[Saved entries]
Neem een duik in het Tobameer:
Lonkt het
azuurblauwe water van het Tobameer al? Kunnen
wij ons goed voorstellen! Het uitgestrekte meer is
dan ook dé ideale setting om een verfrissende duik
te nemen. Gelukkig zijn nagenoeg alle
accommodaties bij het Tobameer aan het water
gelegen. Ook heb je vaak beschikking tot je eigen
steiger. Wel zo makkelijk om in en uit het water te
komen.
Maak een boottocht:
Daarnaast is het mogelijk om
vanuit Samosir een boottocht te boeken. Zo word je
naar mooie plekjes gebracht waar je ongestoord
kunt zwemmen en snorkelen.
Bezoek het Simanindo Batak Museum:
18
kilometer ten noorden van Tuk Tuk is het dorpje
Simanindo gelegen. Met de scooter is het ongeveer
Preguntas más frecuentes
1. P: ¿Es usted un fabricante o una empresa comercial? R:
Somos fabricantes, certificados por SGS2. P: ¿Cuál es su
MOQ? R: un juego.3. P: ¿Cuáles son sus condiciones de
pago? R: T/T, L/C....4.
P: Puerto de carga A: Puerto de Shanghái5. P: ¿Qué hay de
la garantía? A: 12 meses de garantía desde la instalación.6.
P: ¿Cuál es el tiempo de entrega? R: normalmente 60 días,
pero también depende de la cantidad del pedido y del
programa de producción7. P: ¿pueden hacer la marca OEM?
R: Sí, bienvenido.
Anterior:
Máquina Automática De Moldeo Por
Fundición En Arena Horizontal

--

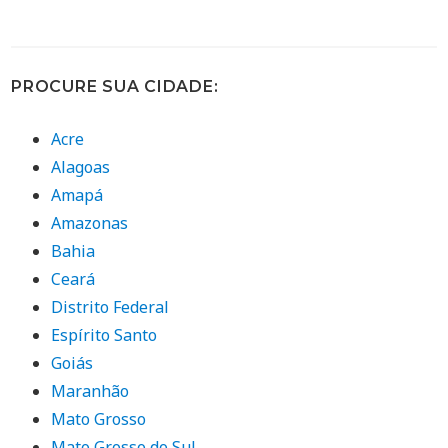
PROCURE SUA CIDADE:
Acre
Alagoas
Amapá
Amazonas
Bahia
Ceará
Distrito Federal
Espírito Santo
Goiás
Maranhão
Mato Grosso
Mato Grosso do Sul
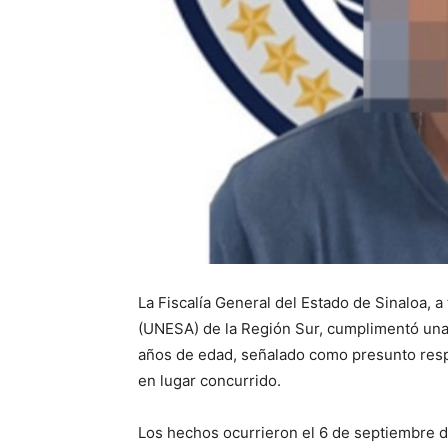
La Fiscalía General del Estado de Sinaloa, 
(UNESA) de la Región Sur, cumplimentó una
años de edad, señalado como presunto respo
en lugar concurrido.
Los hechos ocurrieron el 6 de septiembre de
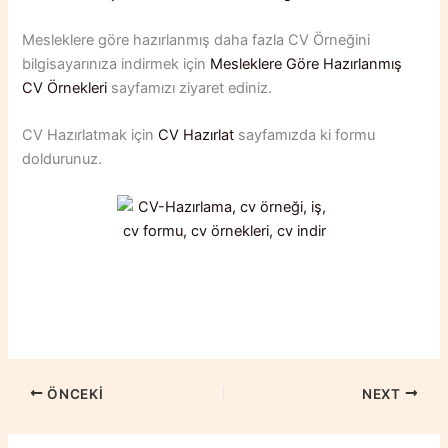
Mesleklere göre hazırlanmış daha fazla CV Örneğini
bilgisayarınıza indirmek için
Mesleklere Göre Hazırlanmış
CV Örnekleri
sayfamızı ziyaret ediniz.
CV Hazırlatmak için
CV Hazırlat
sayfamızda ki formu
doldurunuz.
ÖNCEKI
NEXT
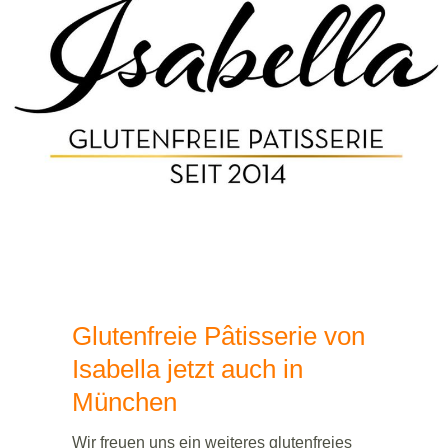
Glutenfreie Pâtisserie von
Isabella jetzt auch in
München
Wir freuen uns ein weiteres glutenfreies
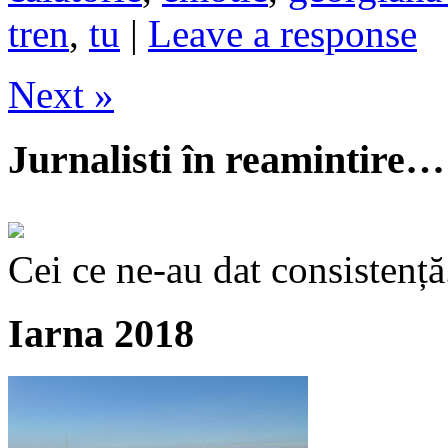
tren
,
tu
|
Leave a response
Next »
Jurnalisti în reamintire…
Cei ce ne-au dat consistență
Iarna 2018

■ Job item ■
Nothing but a number is expected here: how many lines above include the string "boottocht".

■ Exercise output ■
2